(Text shown Opens)
# Black TTS : a pure beauty



## steffan (May 2, 2006)




----------



## Flyboyben (Apr 6, 2007)

very, very nice!


----------



## qooqiiu (Oct 12, 2007)

245 section tyres up front! 

Will they be 245 on the rear as well, or bigger?


----------



## ross2280 (May 11, 2005)

damn.. stop posting pictures of black and white tts'... i'll never decide on colour...


----------



## smartartkid (Aug 20, 2007)

Man, that is NIIIIICE!! I'm gonna see my dealer!


----------



## robokn (Feb 21, 2006)

qooqiiu said:


> 245 section tyres up front!
> 
> Will they be 245 on the rear as well, or bigger?


255 as standard on MK II's with 19's


----------



## R5T (Apr 24, 2008)

Without a doubt the best color for the TTS.
But i still would change the front bumper for a S-Line one and the side skirt for a Votex one.

Hans.


----------



## fpp (Nov 29, 2007)

R5T said:


> Without a doubt the best color for the TTS.
> But i still would change the front bumper for a S-Line one and the side skirt for a Votex one.
> 
> Hans.


That's what I thought until I had both of them side by side and believe me, the TTS looks phater, wider, like a more powerfull car just by the front... of course it's all about tastes but I was thinking like you until...
(Text shown Closes)
(Data extracts Opens)
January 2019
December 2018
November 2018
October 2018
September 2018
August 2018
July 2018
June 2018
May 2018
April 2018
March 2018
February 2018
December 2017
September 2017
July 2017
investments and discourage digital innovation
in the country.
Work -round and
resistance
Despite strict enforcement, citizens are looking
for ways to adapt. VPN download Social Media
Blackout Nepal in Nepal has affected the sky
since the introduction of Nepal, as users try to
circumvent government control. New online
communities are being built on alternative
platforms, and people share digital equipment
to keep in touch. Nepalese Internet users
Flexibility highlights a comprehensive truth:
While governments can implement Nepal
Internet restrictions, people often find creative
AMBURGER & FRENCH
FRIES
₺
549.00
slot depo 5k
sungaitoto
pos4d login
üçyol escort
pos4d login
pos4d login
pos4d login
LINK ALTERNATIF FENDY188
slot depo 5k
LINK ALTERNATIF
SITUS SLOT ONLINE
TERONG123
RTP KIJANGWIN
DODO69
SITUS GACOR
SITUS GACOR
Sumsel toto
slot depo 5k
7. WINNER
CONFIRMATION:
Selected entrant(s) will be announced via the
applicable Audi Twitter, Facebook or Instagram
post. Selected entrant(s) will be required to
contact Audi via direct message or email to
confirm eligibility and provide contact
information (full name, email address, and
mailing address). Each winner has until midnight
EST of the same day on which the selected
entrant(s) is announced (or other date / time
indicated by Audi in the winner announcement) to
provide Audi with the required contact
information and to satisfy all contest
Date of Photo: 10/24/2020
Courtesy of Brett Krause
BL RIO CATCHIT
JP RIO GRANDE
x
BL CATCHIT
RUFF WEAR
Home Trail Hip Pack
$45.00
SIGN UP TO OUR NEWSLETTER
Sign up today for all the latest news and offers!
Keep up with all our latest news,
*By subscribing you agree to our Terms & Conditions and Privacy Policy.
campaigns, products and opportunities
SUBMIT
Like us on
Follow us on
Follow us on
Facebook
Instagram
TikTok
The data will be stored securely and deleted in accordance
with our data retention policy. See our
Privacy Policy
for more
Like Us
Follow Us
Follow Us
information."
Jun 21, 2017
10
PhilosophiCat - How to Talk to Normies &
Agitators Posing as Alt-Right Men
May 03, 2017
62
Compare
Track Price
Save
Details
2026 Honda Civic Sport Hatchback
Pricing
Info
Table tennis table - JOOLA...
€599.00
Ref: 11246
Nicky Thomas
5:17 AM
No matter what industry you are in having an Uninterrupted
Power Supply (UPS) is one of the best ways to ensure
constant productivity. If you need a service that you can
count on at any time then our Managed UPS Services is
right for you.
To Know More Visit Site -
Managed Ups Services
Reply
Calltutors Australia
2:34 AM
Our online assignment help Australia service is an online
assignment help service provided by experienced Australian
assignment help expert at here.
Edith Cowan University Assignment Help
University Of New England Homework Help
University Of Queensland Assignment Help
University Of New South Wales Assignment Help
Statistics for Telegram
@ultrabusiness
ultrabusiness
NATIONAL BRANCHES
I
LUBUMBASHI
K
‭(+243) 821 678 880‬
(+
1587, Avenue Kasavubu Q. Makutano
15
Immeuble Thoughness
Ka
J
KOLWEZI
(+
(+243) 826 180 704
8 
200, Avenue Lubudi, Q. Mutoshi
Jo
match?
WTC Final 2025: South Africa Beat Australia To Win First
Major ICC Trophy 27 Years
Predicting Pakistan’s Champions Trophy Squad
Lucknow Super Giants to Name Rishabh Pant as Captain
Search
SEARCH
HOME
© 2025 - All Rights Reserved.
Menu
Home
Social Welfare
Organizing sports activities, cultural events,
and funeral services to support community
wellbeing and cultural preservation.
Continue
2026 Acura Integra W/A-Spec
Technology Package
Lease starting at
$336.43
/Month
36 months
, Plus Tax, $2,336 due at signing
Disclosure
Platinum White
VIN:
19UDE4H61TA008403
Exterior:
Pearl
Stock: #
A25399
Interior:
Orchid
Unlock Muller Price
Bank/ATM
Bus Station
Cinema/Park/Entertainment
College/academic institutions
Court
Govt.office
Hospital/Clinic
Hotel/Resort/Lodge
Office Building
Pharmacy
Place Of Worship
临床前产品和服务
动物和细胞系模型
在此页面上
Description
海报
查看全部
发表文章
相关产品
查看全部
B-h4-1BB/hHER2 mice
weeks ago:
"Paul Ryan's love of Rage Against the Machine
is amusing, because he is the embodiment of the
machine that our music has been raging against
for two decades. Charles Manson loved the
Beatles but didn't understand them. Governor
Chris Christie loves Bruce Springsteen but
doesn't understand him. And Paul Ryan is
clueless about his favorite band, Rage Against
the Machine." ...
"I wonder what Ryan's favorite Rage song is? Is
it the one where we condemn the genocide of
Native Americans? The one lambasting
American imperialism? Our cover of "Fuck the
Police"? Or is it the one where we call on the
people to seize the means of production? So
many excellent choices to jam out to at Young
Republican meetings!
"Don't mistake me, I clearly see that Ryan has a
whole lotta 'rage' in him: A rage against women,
(Data extracts Closes)
• _Exercise tasks_
a: In the black TTS thread, what tire width does robokn say is standard on MK II cars with 19s?
b: Copy the listing line for line, from its first line through the line containing "While governments can implement Nepal".

• _Solutions_
a: 255

b:
January 2019
December 2018
November 2018
October 2018
September 2018
August 2018
July 2018
June 2018
May 2018
April 2018
March 2018
February 2018
December 2017
September 2017
July 2017
investments and discourage digital innovation
in the country.
Work -round and
resistance
Despite strict enforcement, citizens are looking
for ways to adapt. VPN download Social Media
Blackout Nepal in Nepal has affected the sky
since the introduction of Nepal, as users try to
circumvent government control. New online
communities are being built on alternative
platforms, and people share digital equipment
to keep in touch. Nepalese Internet users
Flexibility highlights a comprehensive truth:
While governments can implement Nepal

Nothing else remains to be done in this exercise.